**PROBLEM REQUIREMENTS:** In the material below, find the line that contains "focal_35mm: 42" and the line that contains "exposure_s: 1/228", then write out exactly those two lines and everything between them.

**DATASET:**
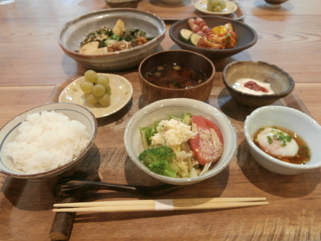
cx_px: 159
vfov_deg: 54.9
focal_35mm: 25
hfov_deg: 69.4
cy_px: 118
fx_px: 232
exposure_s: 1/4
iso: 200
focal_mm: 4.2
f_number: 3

* * *

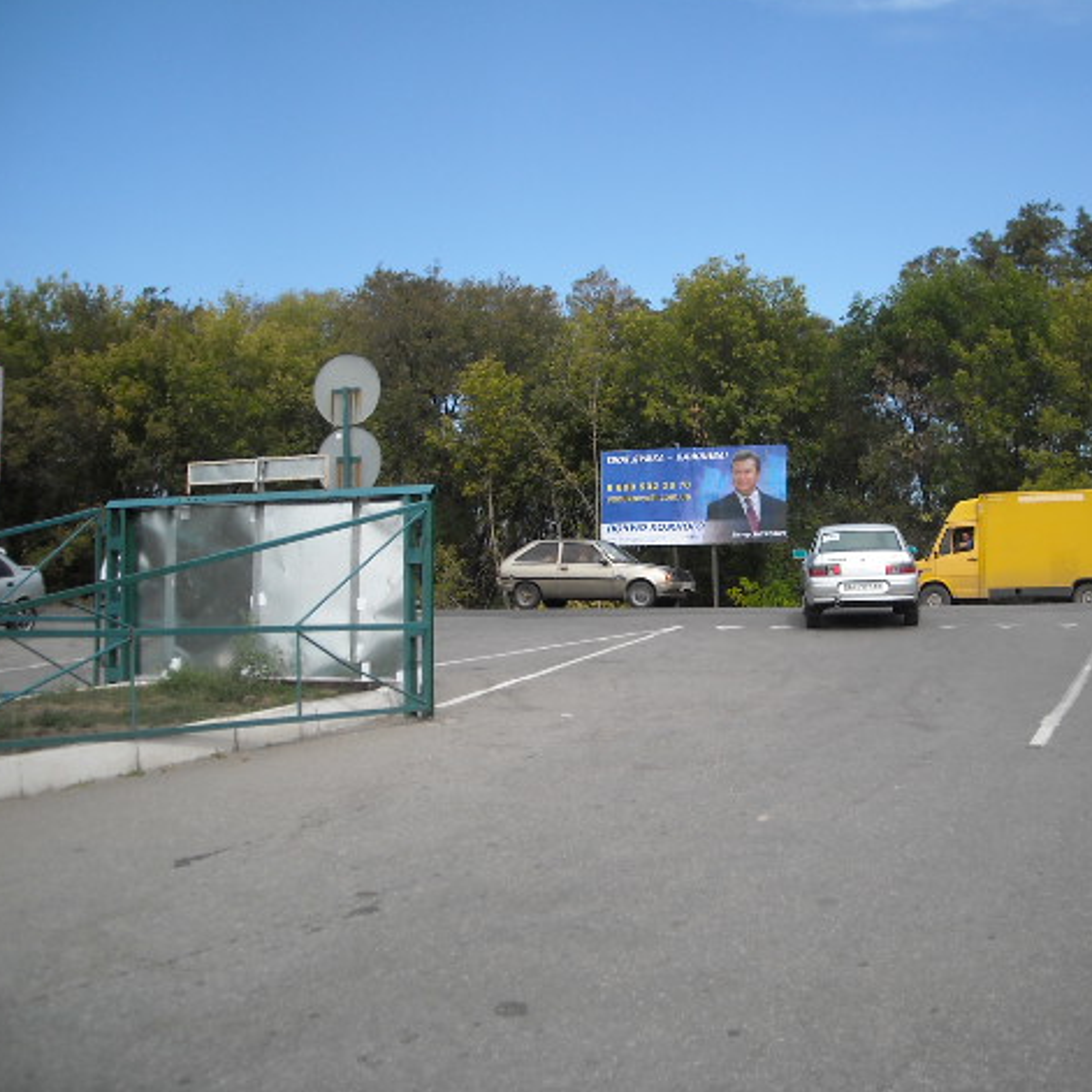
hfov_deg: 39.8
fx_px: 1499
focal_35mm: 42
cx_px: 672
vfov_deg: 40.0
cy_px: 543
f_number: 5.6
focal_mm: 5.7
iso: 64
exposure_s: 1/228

**OUTPUT FOR THIS EXERCISE:**
focal_35mm: 42
cx_px: 672
vfov_deg: 40.0
cy_px: 543
f_number: 5.6
focal_mm: 5.7
iso: 64
exposure_s: 1/228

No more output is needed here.